This Christmas brought an unexpected new training tool into my life. I am of a young enough age that I grew up with video games and computers as a regular component of my life. Much to my wife’s chagrin, I have begun to introduce the wonderful world of video games to my five-year-old son, though I have taken care to not over-expose him, and I try to be choosy about what games we play together. Prior to the holidays, I attempted to convince my wife that a Nintendo Wii would be an acceptable way to both play games with he and my daughter (now 3), but also to keep them active at the same time given the interactive interface of many Wii games. I don’t know that my feeble attempts at persuasion ever really worked, but needless to say, a Nintendo Wii now resides under the TV in my basement. I have to say that I am really impressed by the responsiveness of the wii controllers, and they bring an incredible amount of fun into the gaming experience. Over Christmas break, I had a blast playing Wii Sports with my family, and was amazed to see my son quickly grab the highest score in the bowling mini-game. However, the one thing I didn’t really consider when initially looking at the Wii was that it could become a fitness accessory for me as well.

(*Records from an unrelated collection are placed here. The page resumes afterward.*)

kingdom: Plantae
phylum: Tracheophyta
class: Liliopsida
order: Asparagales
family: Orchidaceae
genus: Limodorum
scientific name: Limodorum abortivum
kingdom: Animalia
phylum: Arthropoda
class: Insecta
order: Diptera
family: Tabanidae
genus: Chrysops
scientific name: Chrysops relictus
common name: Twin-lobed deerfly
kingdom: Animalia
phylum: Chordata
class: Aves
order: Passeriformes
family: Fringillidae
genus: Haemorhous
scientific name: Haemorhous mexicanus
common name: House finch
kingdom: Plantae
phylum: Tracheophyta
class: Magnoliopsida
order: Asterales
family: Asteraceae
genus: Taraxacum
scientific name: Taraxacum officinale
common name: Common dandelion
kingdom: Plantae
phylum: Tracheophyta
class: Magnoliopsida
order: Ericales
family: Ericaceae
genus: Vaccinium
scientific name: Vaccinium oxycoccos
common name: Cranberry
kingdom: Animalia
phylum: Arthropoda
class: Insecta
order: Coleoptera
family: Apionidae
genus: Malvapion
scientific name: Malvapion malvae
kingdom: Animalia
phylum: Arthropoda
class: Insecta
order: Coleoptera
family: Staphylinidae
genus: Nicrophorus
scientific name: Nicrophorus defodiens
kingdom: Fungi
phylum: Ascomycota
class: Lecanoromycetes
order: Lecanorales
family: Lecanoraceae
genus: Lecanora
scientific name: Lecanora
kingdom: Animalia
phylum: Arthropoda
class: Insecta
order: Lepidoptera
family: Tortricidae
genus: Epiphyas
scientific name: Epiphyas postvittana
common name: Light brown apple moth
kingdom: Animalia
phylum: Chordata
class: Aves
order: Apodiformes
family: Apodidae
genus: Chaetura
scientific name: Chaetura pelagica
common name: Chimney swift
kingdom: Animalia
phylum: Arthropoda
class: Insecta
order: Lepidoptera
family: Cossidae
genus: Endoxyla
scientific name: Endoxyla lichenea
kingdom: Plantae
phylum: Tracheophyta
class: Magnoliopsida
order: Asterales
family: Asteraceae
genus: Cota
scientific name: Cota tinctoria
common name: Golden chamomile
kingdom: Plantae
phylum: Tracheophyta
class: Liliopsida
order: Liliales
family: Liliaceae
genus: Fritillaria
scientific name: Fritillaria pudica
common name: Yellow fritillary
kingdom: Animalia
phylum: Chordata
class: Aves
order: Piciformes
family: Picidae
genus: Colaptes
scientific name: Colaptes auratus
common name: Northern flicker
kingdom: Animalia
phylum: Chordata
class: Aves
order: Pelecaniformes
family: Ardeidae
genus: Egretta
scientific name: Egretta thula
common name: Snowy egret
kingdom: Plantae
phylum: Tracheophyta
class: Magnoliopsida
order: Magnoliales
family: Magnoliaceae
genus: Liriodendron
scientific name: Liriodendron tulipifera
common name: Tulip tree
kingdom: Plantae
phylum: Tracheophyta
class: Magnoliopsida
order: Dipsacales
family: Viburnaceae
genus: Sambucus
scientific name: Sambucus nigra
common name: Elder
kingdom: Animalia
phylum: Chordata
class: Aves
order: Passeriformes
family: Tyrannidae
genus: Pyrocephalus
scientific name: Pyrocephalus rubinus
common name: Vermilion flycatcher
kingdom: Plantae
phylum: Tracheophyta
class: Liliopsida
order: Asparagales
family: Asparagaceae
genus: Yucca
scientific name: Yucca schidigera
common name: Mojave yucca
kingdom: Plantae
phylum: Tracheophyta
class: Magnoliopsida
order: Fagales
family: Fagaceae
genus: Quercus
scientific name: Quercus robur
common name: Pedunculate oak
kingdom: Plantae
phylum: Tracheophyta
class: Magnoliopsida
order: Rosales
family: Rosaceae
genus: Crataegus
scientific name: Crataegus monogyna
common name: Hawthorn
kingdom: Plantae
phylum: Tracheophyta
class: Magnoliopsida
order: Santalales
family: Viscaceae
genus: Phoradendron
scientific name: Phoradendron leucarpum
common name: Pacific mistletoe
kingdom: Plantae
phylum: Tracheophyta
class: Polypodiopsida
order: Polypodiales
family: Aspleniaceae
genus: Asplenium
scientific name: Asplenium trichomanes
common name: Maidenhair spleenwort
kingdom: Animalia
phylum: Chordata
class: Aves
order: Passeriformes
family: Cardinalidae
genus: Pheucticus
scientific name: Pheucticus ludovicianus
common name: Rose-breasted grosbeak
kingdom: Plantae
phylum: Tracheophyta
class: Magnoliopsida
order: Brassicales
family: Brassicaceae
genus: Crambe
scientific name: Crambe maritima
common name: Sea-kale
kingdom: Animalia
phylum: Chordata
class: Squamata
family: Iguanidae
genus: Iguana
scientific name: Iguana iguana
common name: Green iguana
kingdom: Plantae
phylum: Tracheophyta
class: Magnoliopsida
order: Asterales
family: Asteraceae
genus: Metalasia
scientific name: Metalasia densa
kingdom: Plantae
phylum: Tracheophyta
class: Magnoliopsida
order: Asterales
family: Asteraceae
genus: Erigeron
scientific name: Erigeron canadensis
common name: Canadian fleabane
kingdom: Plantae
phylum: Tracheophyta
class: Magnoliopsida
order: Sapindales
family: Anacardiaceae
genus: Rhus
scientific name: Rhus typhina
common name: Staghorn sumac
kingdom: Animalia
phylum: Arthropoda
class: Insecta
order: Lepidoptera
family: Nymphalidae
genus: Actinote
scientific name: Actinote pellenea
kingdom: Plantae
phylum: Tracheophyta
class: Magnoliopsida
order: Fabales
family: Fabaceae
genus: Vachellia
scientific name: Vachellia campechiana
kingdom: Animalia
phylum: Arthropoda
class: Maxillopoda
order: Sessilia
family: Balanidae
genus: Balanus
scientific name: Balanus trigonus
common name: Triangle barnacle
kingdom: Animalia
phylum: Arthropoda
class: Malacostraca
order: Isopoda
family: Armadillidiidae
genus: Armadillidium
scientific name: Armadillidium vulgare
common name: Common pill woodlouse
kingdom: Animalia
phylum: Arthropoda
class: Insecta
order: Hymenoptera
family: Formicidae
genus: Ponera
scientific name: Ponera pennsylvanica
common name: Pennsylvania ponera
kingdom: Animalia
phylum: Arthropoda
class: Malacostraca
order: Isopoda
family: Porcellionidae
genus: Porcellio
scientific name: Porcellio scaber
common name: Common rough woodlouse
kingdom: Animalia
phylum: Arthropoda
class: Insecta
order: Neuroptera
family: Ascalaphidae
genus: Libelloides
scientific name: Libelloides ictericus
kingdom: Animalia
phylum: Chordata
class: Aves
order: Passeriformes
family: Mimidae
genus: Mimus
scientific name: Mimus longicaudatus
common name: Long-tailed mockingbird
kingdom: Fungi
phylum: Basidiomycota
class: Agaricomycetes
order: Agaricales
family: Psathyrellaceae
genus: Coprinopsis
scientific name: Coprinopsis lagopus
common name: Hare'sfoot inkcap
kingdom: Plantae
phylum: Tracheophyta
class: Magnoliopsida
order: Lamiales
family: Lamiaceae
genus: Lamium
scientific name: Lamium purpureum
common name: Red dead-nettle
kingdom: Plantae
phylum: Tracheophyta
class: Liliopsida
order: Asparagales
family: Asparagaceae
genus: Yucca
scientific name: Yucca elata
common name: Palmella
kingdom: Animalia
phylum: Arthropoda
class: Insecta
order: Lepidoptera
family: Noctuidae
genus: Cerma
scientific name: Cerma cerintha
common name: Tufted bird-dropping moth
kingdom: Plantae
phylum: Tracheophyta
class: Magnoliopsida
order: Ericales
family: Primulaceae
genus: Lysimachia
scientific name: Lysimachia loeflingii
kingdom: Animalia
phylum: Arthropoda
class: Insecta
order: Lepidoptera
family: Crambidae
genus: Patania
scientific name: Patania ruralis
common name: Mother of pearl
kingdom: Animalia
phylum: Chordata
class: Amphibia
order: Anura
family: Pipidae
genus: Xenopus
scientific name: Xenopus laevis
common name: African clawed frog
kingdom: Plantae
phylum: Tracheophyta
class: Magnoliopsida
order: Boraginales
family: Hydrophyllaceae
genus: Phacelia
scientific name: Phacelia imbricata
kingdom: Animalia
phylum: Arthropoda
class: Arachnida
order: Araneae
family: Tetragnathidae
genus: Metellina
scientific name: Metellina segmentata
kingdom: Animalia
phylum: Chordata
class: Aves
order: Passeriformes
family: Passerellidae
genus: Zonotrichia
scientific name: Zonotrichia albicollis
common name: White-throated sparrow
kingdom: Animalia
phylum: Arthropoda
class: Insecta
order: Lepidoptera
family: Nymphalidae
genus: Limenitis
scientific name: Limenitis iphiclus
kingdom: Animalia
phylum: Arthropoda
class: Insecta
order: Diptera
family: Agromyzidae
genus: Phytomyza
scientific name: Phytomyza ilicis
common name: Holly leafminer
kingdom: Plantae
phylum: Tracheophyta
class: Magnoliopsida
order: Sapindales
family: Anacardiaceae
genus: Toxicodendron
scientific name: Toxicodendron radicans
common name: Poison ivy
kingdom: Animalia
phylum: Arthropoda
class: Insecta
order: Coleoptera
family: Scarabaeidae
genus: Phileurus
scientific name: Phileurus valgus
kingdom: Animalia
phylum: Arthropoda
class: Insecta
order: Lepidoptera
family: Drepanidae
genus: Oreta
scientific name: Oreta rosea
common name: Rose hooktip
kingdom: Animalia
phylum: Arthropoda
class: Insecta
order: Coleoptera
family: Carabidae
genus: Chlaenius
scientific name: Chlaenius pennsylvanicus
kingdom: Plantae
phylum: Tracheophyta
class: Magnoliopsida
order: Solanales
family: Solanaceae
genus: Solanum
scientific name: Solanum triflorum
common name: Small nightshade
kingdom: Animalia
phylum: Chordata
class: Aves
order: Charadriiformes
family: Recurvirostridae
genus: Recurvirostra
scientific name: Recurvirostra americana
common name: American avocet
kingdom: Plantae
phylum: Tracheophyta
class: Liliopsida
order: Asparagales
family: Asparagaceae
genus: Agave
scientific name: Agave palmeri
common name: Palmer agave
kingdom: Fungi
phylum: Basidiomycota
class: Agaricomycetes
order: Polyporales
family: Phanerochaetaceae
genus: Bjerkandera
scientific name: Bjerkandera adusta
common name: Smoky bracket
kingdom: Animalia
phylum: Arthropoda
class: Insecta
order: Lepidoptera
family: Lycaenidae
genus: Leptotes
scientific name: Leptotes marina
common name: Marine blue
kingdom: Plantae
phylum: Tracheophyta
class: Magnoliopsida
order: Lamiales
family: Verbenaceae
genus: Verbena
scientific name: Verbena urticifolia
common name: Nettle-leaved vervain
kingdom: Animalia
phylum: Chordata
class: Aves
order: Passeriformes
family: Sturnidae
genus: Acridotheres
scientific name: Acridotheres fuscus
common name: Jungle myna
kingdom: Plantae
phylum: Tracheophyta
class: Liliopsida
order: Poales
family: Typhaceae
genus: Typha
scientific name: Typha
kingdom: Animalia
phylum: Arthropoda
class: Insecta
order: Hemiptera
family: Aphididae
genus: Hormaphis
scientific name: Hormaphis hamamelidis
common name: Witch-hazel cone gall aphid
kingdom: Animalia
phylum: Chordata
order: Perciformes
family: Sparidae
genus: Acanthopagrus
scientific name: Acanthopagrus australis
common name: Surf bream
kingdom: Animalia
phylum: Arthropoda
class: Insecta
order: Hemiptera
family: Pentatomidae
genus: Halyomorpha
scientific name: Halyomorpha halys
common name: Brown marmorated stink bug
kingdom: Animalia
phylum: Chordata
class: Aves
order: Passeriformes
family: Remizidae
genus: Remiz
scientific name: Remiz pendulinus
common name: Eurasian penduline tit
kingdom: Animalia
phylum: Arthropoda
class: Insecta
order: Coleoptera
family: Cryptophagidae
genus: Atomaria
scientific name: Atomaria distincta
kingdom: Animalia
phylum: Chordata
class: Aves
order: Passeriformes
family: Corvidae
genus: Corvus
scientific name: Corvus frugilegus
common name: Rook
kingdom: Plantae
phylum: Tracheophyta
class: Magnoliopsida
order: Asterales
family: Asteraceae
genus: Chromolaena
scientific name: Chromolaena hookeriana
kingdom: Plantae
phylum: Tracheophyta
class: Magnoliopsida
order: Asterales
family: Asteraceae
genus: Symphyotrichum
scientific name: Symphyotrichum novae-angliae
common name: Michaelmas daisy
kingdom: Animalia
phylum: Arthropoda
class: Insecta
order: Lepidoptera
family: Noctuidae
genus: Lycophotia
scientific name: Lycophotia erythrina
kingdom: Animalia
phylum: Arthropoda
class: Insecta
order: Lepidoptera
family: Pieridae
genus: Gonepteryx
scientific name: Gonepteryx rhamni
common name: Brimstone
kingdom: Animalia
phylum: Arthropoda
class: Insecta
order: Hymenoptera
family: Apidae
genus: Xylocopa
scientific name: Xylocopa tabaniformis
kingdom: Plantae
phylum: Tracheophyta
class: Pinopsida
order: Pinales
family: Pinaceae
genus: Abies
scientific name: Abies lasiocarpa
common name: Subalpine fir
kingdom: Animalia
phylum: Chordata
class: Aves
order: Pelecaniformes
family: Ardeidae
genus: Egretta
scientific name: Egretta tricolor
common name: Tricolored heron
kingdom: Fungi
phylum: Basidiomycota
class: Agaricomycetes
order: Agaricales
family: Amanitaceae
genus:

My first impression after playing Wii Sports was that it actually provided a pretty good workout, and this is coming from someone who regularly runs 20-30 miles per week in the Spring through Fall. A few rounds of Wii Boxing had me breaking quite a sweat, and I quickly developed a liking for Wii Tennis. I was amazed at how sore my arms felt after the first few days of playing these games. This piqued my curiosity, and I began to look on the Internet for sources of information about the potential fitness benefits of Wii based exercise. I found numerous sites with personal testimonials about successful weight loss on the Wii, and several had put together some basic stats about calories burned while playing the various games. I discovered the Wii Fit, which is essentially a set of games that utilizes a balance board and tracks your basic fitness stats (I had to have this!). I also found numerous people dismissing the Wii as a nice toy to get lazy people off the couch, but not a real fitness tool. This viewpoint was particularly prevalent among posters to some of the running bulletin boards that I read from time to time. Many highly active people can’t see how the Wii could really provide any true training value. So what is the truth – can the Wii really benefit your overall level of fitness? Will this only work for someone who is fairly inactive and using it as a first stab at exercising? Can a reasonably fit person derive any further benefit from training on the Wii?
All of these questions triggered my scientific mind and led me to decide that I had to conduct a little experiment. With my recently purchased heart rate monitor, the Wii, and a variety of Wii games, I had all of the tools that I needed. Combined with over a year and a half of experience tracking my fitness as a runner, I had a pretty good idea of what constituted a good workout. It was time to put the Wii to the test. I decided I would try to incorporate the Wii into my training for a Spring marathon. I would not use it as a replacement for running, but as a supplement. I’m not sure where this will take me, and I don’t have a firm plan for what I will do, but I hope to share anything that I learn that I think might be useful.